• **TASK MATERIAL**:

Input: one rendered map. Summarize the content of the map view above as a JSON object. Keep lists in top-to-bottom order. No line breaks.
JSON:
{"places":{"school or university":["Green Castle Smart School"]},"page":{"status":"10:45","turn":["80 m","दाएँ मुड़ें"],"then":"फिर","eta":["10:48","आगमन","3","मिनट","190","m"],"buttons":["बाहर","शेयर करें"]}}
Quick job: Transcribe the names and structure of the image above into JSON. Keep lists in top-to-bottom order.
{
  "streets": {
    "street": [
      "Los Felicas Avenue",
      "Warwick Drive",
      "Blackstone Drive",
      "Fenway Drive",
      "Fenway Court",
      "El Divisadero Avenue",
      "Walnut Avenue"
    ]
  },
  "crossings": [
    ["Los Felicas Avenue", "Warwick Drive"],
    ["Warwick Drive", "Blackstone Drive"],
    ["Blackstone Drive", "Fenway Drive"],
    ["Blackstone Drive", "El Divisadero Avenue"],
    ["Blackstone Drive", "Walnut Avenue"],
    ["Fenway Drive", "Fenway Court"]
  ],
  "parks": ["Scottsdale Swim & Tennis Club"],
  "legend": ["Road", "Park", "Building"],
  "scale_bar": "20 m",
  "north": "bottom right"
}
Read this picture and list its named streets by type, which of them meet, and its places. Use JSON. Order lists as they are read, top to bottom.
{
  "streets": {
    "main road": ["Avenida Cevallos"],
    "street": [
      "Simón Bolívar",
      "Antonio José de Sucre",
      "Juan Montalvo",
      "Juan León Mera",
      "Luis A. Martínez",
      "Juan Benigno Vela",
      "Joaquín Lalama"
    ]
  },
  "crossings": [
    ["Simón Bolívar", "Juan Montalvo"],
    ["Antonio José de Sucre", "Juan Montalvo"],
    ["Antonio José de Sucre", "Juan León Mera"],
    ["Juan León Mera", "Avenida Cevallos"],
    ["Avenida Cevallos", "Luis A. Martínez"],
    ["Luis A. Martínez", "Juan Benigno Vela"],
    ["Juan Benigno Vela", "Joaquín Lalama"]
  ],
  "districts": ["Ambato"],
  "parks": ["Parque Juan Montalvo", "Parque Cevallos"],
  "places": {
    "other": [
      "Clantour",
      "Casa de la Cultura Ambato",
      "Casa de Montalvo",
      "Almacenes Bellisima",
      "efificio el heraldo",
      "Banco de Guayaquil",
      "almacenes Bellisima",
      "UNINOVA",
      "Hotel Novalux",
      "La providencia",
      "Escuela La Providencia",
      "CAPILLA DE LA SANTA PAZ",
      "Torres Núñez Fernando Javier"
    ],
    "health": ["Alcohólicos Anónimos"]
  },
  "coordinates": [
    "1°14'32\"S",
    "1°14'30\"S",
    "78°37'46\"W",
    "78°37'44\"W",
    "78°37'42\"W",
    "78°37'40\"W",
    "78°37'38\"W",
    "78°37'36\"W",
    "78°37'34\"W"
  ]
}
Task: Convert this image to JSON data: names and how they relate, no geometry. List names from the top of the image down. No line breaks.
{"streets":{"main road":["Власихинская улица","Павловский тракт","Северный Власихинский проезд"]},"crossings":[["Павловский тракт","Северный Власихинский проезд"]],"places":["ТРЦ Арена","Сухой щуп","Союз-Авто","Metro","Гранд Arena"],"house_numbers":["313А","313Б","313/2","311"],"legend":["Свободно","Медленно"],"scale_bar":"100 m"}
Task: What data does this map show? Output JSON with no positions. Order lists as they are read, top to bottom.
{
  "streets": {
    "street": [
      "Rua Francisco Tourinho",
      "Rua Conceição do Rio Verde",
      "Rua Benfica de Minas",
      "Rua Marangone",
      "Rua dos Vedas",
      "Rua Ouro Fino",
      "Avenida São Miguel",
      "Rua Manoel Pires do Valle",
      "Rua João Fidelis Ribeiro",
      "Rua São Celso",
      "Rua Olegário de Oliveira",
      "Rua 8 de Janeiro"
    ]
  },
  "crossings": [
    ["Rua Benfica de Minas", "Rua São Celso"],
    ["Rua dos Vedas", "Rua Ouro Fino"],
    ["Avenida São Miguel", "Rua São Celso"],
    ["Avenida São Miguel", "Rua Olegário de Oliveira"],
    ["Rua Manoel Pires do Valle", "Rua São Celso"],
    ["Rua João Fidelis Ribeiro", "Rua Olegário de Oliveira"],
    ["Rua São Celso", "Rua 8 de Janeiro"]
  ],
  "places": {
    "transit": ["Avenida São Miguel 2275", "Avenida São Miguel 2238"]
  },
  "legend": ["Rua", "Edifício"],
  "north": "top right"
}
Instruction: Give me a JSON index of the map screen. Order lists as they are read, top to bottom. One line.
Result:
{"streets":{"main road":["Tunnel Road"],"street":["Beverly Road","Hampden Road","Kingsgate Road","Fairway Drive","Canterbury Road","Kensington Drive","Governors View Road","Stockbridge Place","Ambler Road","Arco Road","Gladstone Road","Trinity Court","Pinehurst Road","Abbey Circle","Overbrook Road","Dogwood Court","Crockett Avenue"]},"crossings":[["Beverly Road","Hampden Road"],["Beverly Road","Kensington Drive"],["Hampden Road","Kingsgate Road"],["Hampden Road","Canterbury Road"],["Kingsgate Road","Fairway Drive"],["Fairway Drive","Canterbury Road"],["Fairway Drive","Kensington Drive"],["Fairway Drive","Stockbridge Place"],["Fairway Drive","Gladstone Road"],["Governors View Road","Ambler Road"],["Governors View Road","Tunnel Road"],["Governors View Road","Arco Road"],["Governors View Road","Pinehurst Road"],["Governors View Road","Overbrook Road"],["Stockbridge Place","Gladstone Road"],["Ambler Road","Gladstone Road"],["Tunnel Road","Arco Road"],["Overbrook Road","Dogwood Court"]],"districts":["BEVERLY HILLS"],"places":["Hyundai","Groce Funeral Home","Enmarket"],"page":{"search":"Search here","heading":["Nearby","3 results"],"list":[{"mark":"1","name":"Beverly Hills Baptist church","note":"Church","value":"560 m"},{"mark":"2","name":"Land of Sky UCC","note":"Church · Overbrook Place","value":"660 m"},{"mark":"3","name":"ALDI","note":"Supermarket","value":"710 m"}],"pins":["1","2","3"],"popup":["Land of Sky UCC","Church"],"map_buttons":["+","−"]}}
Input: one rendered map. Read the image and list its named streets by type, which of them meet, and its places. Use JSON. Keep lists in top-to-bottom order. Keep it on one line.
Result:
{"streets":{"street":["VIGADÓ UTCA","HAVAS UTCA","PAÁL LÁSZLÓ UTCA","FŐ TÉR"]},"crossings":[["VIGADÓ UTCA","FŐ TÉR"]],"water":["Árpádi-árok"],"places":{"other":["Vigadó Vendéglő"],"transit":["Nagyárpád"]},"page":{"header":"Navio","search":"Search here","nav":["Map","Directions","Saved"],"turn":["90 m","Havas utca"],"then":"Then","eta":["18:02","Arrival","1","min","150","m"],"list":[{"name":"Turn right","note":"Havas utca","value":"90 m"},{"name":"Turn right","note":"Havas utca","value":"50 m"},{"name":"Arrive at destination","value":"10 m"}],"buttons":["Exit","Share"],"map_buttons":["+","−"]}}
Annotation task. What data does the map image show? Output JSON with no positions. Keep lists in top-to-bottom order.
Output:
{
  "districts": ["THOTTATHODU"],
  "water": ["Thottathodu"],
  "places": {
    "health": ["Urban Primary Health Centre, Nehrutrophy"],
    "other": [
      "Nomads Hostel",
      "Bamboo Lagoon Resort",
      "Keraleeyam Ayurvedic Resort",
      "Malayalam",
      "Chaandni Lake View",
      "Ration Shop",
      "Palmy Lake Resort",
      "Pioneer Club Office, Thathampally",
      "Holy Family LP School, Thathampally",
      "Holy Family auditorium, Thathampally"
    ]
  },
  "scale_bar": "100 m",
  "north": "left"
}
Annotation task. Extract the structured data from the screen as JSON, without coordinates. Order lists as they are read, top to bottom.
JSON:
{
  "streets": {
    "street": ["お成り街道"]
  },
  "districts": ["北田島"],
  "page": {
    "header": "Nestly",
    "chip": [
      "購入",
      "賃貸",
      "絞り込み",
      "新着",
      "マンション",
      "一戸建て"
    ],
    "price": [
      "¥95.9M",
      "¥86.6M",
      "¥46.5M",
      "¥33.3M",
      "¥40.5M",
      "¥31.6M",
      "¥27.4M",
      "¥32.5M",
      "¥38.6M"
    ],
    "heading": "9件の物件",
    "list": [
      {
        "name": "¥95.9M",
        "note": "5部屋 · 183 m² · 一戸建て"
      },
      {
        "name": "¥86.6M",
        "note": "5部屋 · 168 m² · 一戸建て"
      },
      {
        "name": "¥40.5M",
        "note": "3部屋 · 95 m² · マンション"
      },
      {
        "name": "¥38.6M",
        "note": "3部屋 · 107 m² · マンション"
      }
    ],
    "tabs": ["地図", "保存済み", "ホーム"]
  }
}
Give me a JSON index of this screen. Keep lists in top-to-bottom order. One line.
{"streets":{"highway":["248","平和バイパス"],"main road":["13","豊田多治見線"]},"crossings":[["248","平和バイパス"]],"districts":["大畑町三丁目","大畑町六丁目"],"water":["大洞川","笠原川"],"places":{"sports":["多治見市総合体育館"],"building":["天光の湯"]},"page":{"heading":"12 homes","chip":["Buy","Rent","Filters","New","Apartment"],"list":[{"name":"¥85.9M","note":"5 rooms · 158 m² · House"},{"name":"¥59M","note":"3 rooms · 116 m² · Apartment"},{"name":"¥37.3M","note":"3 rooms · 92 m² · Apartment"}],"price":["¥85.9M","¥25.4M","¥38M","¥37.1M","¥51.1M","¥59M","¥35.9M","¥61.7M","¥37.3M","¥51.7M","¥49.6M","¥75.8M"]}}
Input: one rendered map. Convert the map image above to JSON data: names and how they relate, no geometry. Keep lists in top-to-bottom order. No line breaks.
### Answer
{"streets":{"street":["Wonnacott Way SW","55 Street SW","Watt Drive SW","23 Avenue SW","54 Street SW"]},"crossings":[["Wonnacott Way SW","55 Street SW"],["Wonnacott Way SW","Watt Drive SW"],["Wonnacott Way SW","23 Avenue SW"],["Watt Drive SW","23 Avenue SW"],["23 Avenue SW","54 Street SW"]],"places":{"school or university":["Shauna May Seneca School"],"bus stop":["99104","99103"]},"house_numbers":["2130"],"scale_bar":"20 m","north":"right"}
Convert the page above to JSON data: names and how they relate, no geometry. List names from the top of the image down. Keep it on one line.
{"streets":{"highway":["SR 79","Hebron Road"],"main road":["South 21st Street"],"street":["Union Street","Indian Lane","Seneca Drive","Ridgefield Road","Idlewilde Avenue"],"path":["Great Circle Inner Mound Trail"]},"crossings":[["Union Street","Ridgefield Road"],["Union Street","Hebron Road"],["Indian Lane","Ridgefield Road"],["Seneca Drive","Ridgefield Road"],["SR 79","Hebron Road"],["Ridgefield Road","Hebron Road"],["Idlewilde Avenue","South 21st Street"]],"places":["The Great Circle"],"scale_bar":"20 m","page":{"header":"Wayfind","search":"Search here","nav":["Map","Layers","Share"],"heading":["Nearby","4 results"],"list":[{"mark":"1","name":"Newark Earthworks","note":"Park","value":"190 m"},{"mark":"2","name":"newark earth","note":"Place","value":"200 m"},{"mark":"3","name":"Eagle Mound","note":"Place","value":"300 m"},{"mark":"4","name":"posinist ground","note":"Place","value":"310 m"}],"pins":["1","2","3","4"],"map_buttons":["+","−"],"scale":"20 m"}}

• **YOUR INSTRUCTIONS**: Give back, exactly and with nothing added, the lines from the line containing "Input: one rendered map. Convert" through the final line of the records above, both of them included.

• **ANSWER SPACE**:
Input: one rendered map. Convert the map image above to JSON data: names and how they relate, no geometry. Keep lists in top-to-bottom order. No line breaks.
### Answer
{"streets":{"street":["Wonnacott Way SW","55 Street SW","Watt Drive SW","23 Avenue SW","54 Street SW"]},"crossings":[["Wonnacott Way SW","55 Street SW"],["Wonnacott Way SW","Watt Drive SW"],["Wonnacott Way SW","23 Avenue SW"],["Watt Drive SW","23 Avenue SW"],["23 Avenue SW","54 Street SW"]],"places":{"school or university":["Shauna May Seneca School"],"bus stop":["99104","99103"]},"house_numbers":["2130"],"scale_bar":"20 m","north":"right"}
Convert the page above to JSON data: names and how they relate, no geometry. List names from the top of the image down. Keep it on one line.
{"streets":{"highway":["SR 79","Hebron Road"],"main road":["South 21st Street"],"street":["Union Street","Indian Lane","Seneca Drive","Ridgefield Road","Idlewilde Avenue"],"path":["Great Circle Inner Mound Trail"]},"crossings":[["Union Street","Ridgefield Road"],["Union Street","Hebron Road"],["Indian Lane","Ridgefield Road"],["Seneca Drive","Ridgefield Road"],["SR 79","Hebron Road"],["Ridgefield Road","Hebron Road"],["Idlewilde Avenue","South 21st Street"]],"places":["The Great Circle"],"scale_bar":"20 m","page":{"header":"Wayfind","search":"Search here","nav":["Map","Layers","Share"],"heading":["Nearby","4 results"],"list":[{"mark":"1","name":"Newark Earthworks","note":"Park","value":"190 m"},{"mark":"2","name":"newark earth","note":"Place","value":"200 m"},{"mark":"3","name":"Eagle Mound","note":"Place","value":"300 m"},{"mark":"4","name":"posinist ground","note":"Place","value":"310 m"}],"pins":["1","2","3","4"],"map_buttons":["+","−"],"scale":"20 m"}}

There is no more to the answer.